C'era quella notte in cui il vento caldo di scirocco aveva smosso l'aria
ferma di Lecce, rendendo la città un giardino di profumi e sussurri. Le
persiane delle finestre, socchiuse, lasciavano entrare la luce soffusa dei
lampioni, proiettando ombre lunghe e tremolanti sulle pareti della stanza. Ero
sdraiato accanto a te, la tua pelle tiepida sotto le mie dita, il respiro calmo
che si fondeva col mio. La notte ci avvolgeva, complice, e il tempo sembrava
essere fermato, sospeso tra l'inizio e la fine.
Ti sei voltata verso di me, i capelli scomposti incorniciavano il viso come
un quadro imperfetto ma perfetto proprio per questo. Non ci siamo detto niente.
Non ce n'era bisogno. Le parole sarebbero state superflue, ridondanti, come le
note fuori posto in una melodia già perfetta. Ti ho guardato negli occhi, e in
quel momento tutto il desiderio che avevo represso per giorni, forse settimane,
ha preso vita.
Le tue mani sono scivolate lentamente sul mio petto, tracciando linee
invisibili sulla pelle, e il tuo tocco era al contemporaneo dolce e urgente,
come se avessimo tutto il tempo del mondo e, allo stesso tempo, nessuno. Io
ricordo ogni dettaglio: il modo in cui i tuoi polsi tremavano appena quando ti
avvicinavi, come se l'elettricità tra di noi fosse troppo intensa per essere
contenuta.
Ci siamo trovati, pelle contro pelle, mentre la città fuori dormiva. Le
pietre antiche di Lecce, testimonianze silenziose di amori e passioni,
sembravano trattenere il respiro con noi. Il calore dei tuoi fianchi contro i
miei, il tuo corpo che si apriva e si offriva con una naturalezza che mi ha
tolto il fiato. C'era una sorta di sacralità in quei gesti, come se stessimo
celebrando un rito antico, segreto, che solo noi conoscevamo.
Le tue labbra si sono posate sul mio collo, lente, poi più sicure, mentre le
mie mani ti seguivano, esplorando ogni centimetro di te, ogni curva, ogni piega
nascosta. Il suono del tuo respiro si mescolava ai battiti del mio cuore, che
rimbombava nelle orecchie come il tamburo di un'onda inarrestabile. Eravamo
un'onda, un flusso di energia che si muoveva, cresceva, si spandeva in ogni
angolo della stanza, di noi stessi.
In quell'istante non esisteva altro che noi. Nessun passato, nessun futuro.
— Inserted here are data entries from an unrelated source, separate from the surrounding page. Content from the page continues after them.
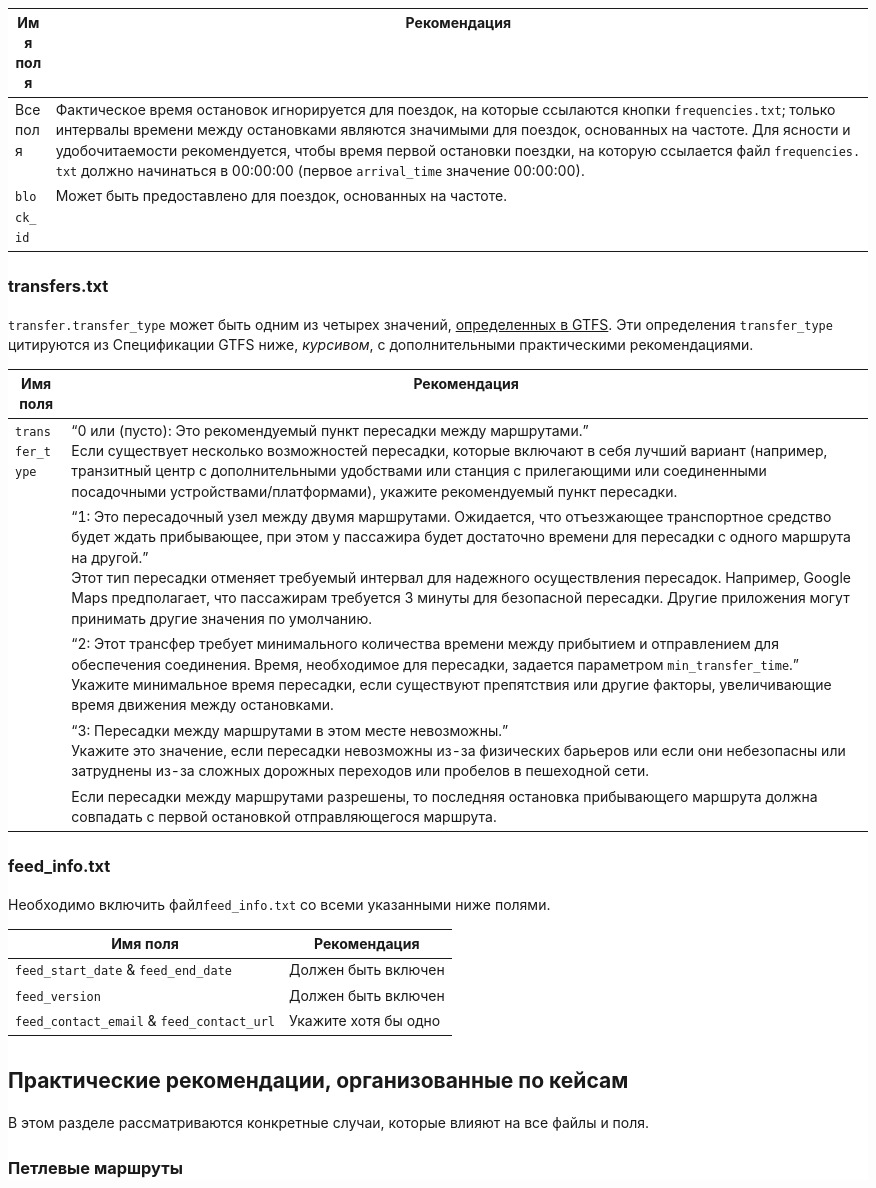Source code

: | Имя поля   | Рекомендация                                                                                                                                                                                                                                                                                                                                                                                                  |
| ---------- | ------------------------------------------------------------------------------------------------------------------------------------------------------------------------------------------------------------------------------------------------------------------------------------------------------------------------------------------------------------------------------------------------------------- |
| Все поля   | Фактическое время остановок игнорируется для поездок, на которые ссылаются кнопки `frequencies.txt`; только интервалы времени между остановками являются значимыми для поездок, основанных на частоте. Для ясности и удобочитаемости рекомендуется, чтобы время первой остановки поездки, на которую ссылается файл `frequencies.txt` должно начинаться в 00:00:00 (первое `arrival_time` значение 00:00:00). |
| `block_id` | Может быть предоставлено для поездок, основанных на частоте.                                                                                                                                                                                                                                                                                                                                                  |

### transfers.txt

`transfer.transfer_type` может быть одним из четырех значений, [определенных в GTFS](../reference/#transferstxt). Эти определения `transfer_type` цитируются из Спецификации GTFS ниже, *курсивом*, с дополнительными практическими рекомендациями.

| Имя поля        | Рекомендация                                                                                                                                                                                                                                                                                                                                                                                                                                                                           |
| --------------- | -------------------------------------------------------------------------------------------------------------------------------------------------------------------------------------------------------------------------------------------------------------------------------------------------------------------------------------------------------------------------------------------------------------------------------------------------------------------------------------- |
| `transfer_type` | <q/>0 или (пусто): Это рекомендуемый пункт пересадки между маршрутами.</q><br/>Если существует несколько возможностей пересадки, которые включают в себя лучший вариант (например, транзитный центр с дополнительными удобствами или станция с прилегающими или соединенными посадочными устройствами/платформами), укажите рекомендуемый пункт пересадки.                                                                                                                             |
|                 | <q/>1: Это пересадочный узел между двумя маршрутами. Ожидается, что отъезжающее транспортное средство будет ждать прибывающее, при этом у пассажира будет достаточно времени для пересадки с одного маршрута на другой.</q><br/>Этот тип пересадки отменяет требуемый интервал для надежного осуществления пересадок.  Например, Google Maps предполагает, что пассажирам требуется 3 минуты для безопасной пересадки. Другие приложения могут принимать другие значения по умолчанию. |
|                 | <q/>2: Этот трансфер требует минимального количества времени между прибытием и отправлением для обеспечения соединения. Время, необходимое для пересадки, задается параметром <code/>min_transfer_time</code>.</q><br/>Укажите минимальное время пересадки, если существуют препятствия или другие факторы, увеличивающие время движения между остановками.                                                                                                                            |
|                 | <q/>3: Пересадки между маршрутами в этом месте невозможны.</q><br/>Укажите это значение, если пересадки невозможны из-за физических барьеров или если они небезопасны или затруднены из-за сложных дорожных переходов или пробелов в пешеходной сети.                                                                                                                                                                                                                                  |
|                 | Если пересадки между маршрутами разрешены, то последняя остановка прибывающего маршрута должна совпадать с первой остановкой отправляющегося маршрута.                                                                                                                                                                                                                                                                                                                                 |

### feed_info.txt

Необходимо включить файл`feed_info.txt` со всеми указанными ниже полями.

| Имя поля                                  | Рекомендация         |
| ----------------------------------------- | -------------------- |
| `feed_start_date` & `feed_end_date`       | Должен быть включен  |
| `feed_version`                            | Должен быть включен  |
| `feed_contact_email` & `feed_contact_url` | Укажите хотя бы одно |

## Практические рекомендации, организованные по кейсам

В этом разделе рассматриваются конкретные случаи, которые влияют на все файлы и поля.

### Петлевые маршруты

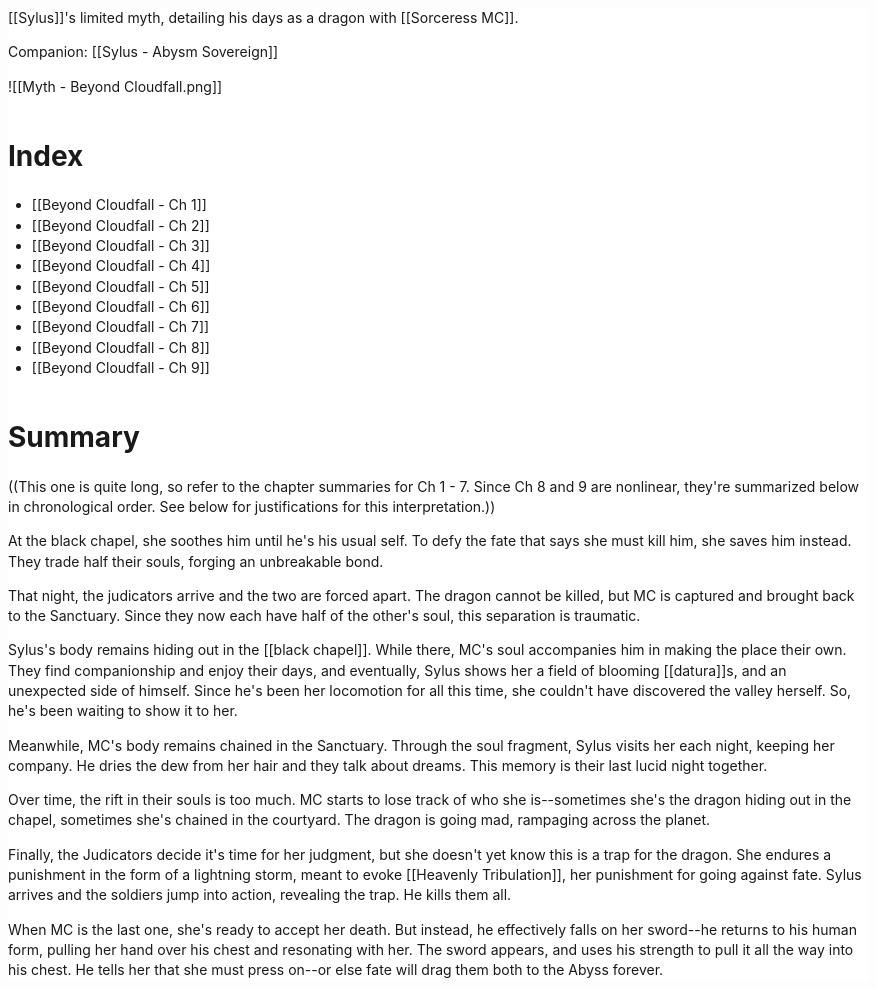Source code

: [[Sylus]]'s limited myth, detailing his days as a dragon with [[Sorceress MC]].

Companion: [[Sylus - Abysm Sovereign]]

![[Myth - Beyond Cloudfall.png]]
# Index
* [[Beyond Cloudfall - Ch 1]]
* [[Beyond Cloudfall - Ch 2]]
* [[Beyond Cloudfall - Ch 3]]
* [[Beyond Cloudfall - Ch 4]]
* [[Beyond Cloudfall - Ch 5]]
* [[Beyond Cloudfall - Ch 6]]
* [[Beyond Cloudfall - Ch 7]]
* [[Beyond Cloudfall - Ch 8]]
* [[Beyond Cloudfall - Ch 9]]

# Summary
((This one is quite long, so refer to the chapter summaries for Ch 1 - 7. Since Ch 8 and 9 are nonlinear, they're summarized below in chronological order. See below for justifications for this interpretation.))

At the black chapel, she soothes him until he's his usual self. To defy the fate that says she must kill him, she saves him instead. They trade half their souls, forging an unbreakable bond.

That night, the judicators arrive and the two are forced apart. The dragon cannot be killed, but MC is captured and brought back to the Sanctuary. Since they now each have half of the other's soul, this separation is traumatic.

Sylus's body remains hiding out in the [[black chapel]]. While there, MC's soul accompanies him in making the place their own. They find companionship and enjoy their days, and eventually, Sylus shows her a field of blooming [[datura]]s, and an unexpected side of himself. Since he's been her locomotion for all this time, she couldn't have discovered the valley herself. So, he's been waiting to show it to her.

Meanwhile, MC's body remains chained in the Sanctuary. Through the soul fragment, Sylus visits her each night, keeping her company. He dries the dew from her hair and they talk about dreams. This memory is their last lucid night together.

Over time, the rift in their souls is too much. MC starts to lose track of who she is--sometimes she's the dragon hiding out in the chapel, sometimes she's chained in the courtyard. The dragon is going mad, rampaging across the planet.

Finally, the Judicators decide it's time for her judgment, but she doesn't yet know this is a trap for the dragon. She endures a punishment in the form of a lightning storm, meant to evoke [[Heavenly Tribulation]], her punishment for going against fate. Sylus arrives and the soldiers jump into action, revealing the trap. He kills them all.

When MC is the last one, she's ready to accept her death. But instead, he effectively falls on her sword--he returns to his human form, pulling her hand over his chest and resonating with her. The sword appears, and uses his strength to pull it all the way into his chest. He tells her that she must press on--or else fate will drag them both to the Abyss forever.
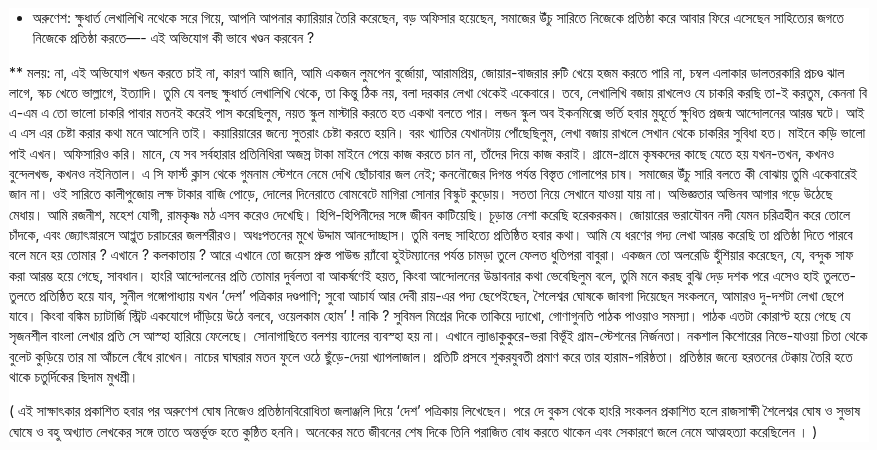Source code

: * অরুণেশ: ক্ষুধার্ত লেখালিখি নথেকে সরে গিয়ে, আপনি আপনার ক্যারিয়ার তৈরি করেছেন, বড় অফিসার হয়েছেন, সমাজের উঁচু সারিতে নিজেকে প্রতিষ্ঠা করে আবার ফিরে এসেছেন সাহিত্যের জগতে নিজেকে প্রতিষ্ঠা করতে—- এই অভিযোগ কী ভাবে খণ্ডন করবেন ?

**  মলয়: না, এই অভিযোগ খন্ডন করতে চাই না, কারণ আমি জানি, আমি একজন লুমপেন বুর্জোয়া, আরামপ্রিয়, জোয়ার-বাজরার রুটি খেয়ে হজম করতে পারি না, চম্বল এলাকার ডালতরকারি প্রচণ্ড ঝাল লাগে, স্কচ খেতে ভাল্লাগে, ইত্যাদি। তুমি যে বলছ ক্ষুধার্ত লেখালিখি থেকে, তা কিন্তু ঠিক নয়, বলা দরকার লেখা থেকেই একেবারে। তবে, লেখালিখি বজায় রাখলেও যে চাকরি করছি তা-ই করতুম, কেননা বি এ-এম এ তো ভালো চাকরি পাবার মতনই করেই পাস করেছিলুম, নয়ত স্কুল মাস্টারি করতে হত একথা বলতে পার। লন্ডন স্কুল অব ইকনমিক্সে ভর্তি হবার মুহূর্তে ক্ষুধিত প্রজন্ম আন্দোলনের আরম্ভ ঘটে। আই এ এস এর চেষ্টা করার কথা মনে আসেনি তাই। কয়ারিয়ারের জন্যে সুতরাং চেষ্টা করতে হয়নি। বরং খ্যাতির যেখানটায় পোঁছেছিলুম, লেখা বজায় রাখলে সেখান থেকে চাকরির সুবিধা হত। মাইনে কড়ি ভালো পাই এখন। অফিসারিও করি। মানে, যে সব সর্বহারার প্রতিনিধিরা অজস্র টাকা মাইনে পেয়ে কাজ করতে চান না, তাঁদের দিয়ে কাজ করাই। গ্রামে-গ্রামে কৃষকদের কাছে যেতে হয় যখন-তখন, কখনও বুন্দেলখন্ড, কখনও নইনিতাল। এ সি ফার্স্ট ক্লাস থেকে গুমনাম স্টেশনে নেমে দেখি ছোঁচাবার জল নেই; কননৌজের দিগন্ত পর্যন্ত বিস্তৃত গোলাপের চাষ। সমাজের উঁচু সারি বলতে কী বোঝায় তুমি একেবারেই জান না। ওই সারিতে কালীপুজোয় লক্ষ টাকার বাজি পোড়ে, দোলের দিনেরাতে বোমবেটে মাগিরা সোনার বিস্কুট কুড়োয়। সততা নিয়ে সেখানে যাওয়া যায় না। অভিজ্ঞতার অভিনব আগার গড়ে উঠেছে মেধায়। আমি রজনীশ, মহেশ যোগী, রামকৃষ্ণ মঠ এসব করেও দেখেছি। হিপি-হিপিনীদের সঙ্গে জীবন কাটিয়েছি। চূড়ান্ত নেশা করেছি হরেকরকম। জোয়ারের ভরাযৌবন নদী যেমন চরিত্রহীন করে তোলে চাঁদকে, এবং জ্যোৎস্নারসে আপ্লুত চরাচরের জলশরীরও। অধঃপতনের মুখে উদ্দাম আনন্দোচ্ছাস। তুমি বলছ সাহিত্যে প্রতিষ্ঠিত হবার কথা। আমি যে ধরণের গদ্য লেখা আরম্ভ করেছি তা প্রতিষ্ঠা দিতে পারবে বলে মনে হয় তোমার ? এখানে ? কলকাতায় ? আরে এখানে তো জয়েস প্রুস্ত পাউন্ড র‌্যাঁবো হুইটম্যানের পর্যন্ত চামড়া তুলে ফেলত ধুতিপরা বাবুরা। একজন তো অলরেডি হুঁশিয়ার করেছেন, যে, বন্দুক সাফ করা আরম্ভ হয়ে গেছে, সাবধান। হাংরি আন্দোলনের প্রতি তোমার দুর্বলতা বা আকর্ষণেই হয়ত, কিংবা আন্দোলনের উদ্ভাবনার কথা ভেবেছিলুম বলে, তুমি মনে করছ বুঝি দেড় দশক পরে এসেও হাই তুলতে-তুলতে প্রতিষ্ঠিত হয়ে যাব, সুনীল গঙ্গোপাধ্যায় যখন ‘দেশ’ পত্রিকার দণ্ডপাণি; সুবো আচার্য আর দেবী রায়-এর পদ্য ছেপেইছেন, শৈলেশ্বর ঘোষকে জাবগা দিয়েছেন সংকলনে, আমারও দু-দশটা লেখা ছেপে যাবে। কিংবা বঙ্কিম চ্যাটার্জি স্ট্রিট একযোগে দাঁড়িয়ে উঠে বলবে, ওয়েলকাম হোম’ ! নাকি ? সুবিমল মিশ্রের দিকে তাকিয়ে দ্যাখো, গোণাগুনতি পাঠক পাওয়াও সমস্যা। পাঠক এতটা কোরাপ্ট হয়ে গেছে যে সৃজনশীল বাংলা লেখার প্রতি সে আস্হা হারিয়ে ফেলেছে। সোনাগাছিতে বলশয় ব্যালের ব্যবস্হা হয় না। এখানে ল্যাঙাকুকুরে-ভরা বিভূঁই গ্রাম-স্টেশনের নির্জনতা। নকশাল কিশোরের নিভে-যাওয়া চিতা থেকে বুলেট কুড়িয়ে তার মা আঁচলে বেঁধে রাখেন। নাচের ঘাঘরার মতন ফুলে ওঠে ছুঁড়ে-দেয়া খ্যাপলাজাল। প্রতিটি প্রসবে শূকরযুবতী প্রমাণ করে তার হারাম-গরিষ্ঠতা। প্রতিষ্ঠার জন্যে হরতনের টেক্কায় তৈরি হতে থাকে চতুর্দিকের ছিদাম মুখশ্রী।

( এই সাক্ষাৎকার প্রকাশিত হবার পর অরুণেশ ঘোষ নিজেও প্রতিষ্ঠানবিরোধিতা জলাঞ্জলি দিয়ে ‘দেশ’ পত্রিকায় লিখেছেন। পরে দে বুকস থেকে হাংরি সংকলন প্রকাশিত হলে রাজসাক্ষী শৈলেশ্বর ঘোষ ও সুভাষ ঘোষে ও বহু অখ্যাত লেখকের সঙ্গে তাতে অন্তর্ভূক্ত হতে কুন্ঠিত হননি। অনেকের মতে জীবনের শেষ দিকে তিনি পরাজিত বোধ করতে থাকেন এবং সেকারণে জলে নেমে আত্মহত্যা করেছিলেন । )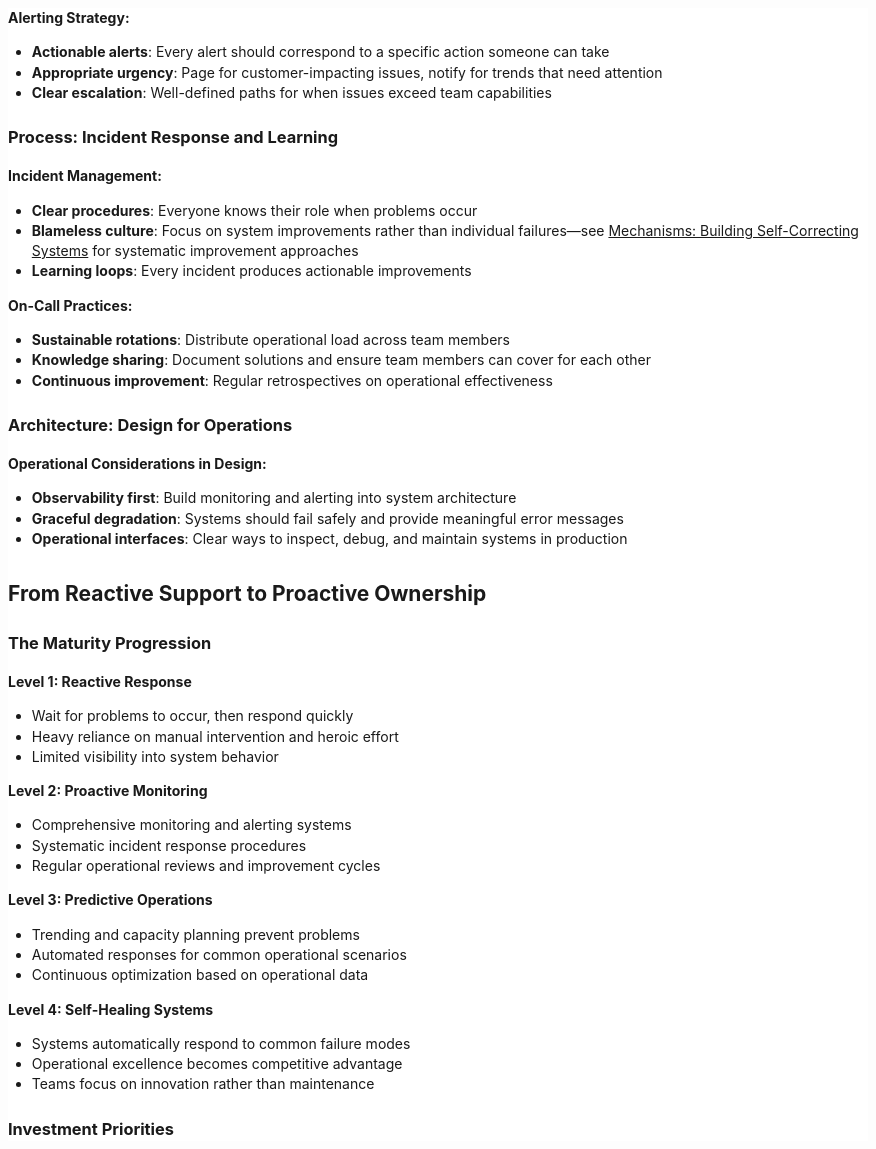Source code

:**Alerting Strategy:**
- **Actionable alerts**: Every alert should correspond to a specific action someone can take
- **Appropriate urgency**: Page for customer-impacting issues, notify for trends that need attention
- **Clear escalation**: Well-defined paths for when issues exceed team capabilities

### Process: Incident Response and Learning

**Incident Management:**
- **Clear procedures**: Everyone knows their role when problems occur
- **Blameless culture**: Focus on system improvements rather than individual failures—see [Mechanisms: Building Self-Correcting Systems](../SDLC/Mechanisms:_Building_Self-Correcting_Systems.md) for systematic improvement approaches
- **Learning loops**: Every incident produces actionable improvements

**On-Call Practices:**
- **Sustainable rotations**: Distribute operational load across team members
- **Knowledge sharing**: Document solutions and ensure team members can cover for each other
- **Continuous improvement**: Regular retrospectives on operational effectiveness

### Architecture: Design for Operations

**Operational Considerations in Design:**
- **Observability first**: Build monitoring and alerting into system architecture
- **Graceful degradation**: Systems should fail safely and provide meaningful error messages
- **Operational interfaces**: Clear ways to inspect, debug, and maintain systems in production

## From Reactive Support to Proactive Ownership

### The Maturity Progression

**Level 1: Reactive Response**
- Wait for problems to occur, then respond quickly
- Heavy reliance on manual intervention and heroic effort
- Limited visibility into system behavior

**Level 2: Proactive Monitoring** 
- Comprehensive monitoring and alerting systems
- Systematic incident response procedures
- Regular operational reviews and improvement cycles

**Level 3: Predictive Operations**
- Trending and capacity planning prevent problems
- Automated responses for common operational scenarios
- Continuous optimization based on operational data

**Level 4: Self-Healing Systems**
- Systems automatically respond to common failure modes
- Operational excellence becomes competitive advantage
- Teams focus on innovation rather than maintenance

### Investment Priorities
Solo il presente, vivo, vibrante, che scivolava tra le nostre dita come sabbia
calda. Ogni movimento, ogni respiro era una risposta a un desiderio più grande,
più forte di qualsiasi pensiero. E quando, alla fine, ci siamo lasciati andare,
abbracciati in un silenzio carico di significato, ho capito che quel momento
avrebbe vissuto in me per sempre.
Ora, a distanza di tempo, non posso fare a meno di ricordare quella notte,
quel modo in cui le tue dita si intrecciavano con le mie, il tuo corpo che
rispondeva al mio come se fossimo due parti di un unico essere. Ogni volta che
ripenso a te, mi ritorna addosso quella sensazione: il calore, il brivido, il
respiro affannato e la pace subito dopo. Come se, per una notte soltanto,
avessimo toccato qualcosa di eterno.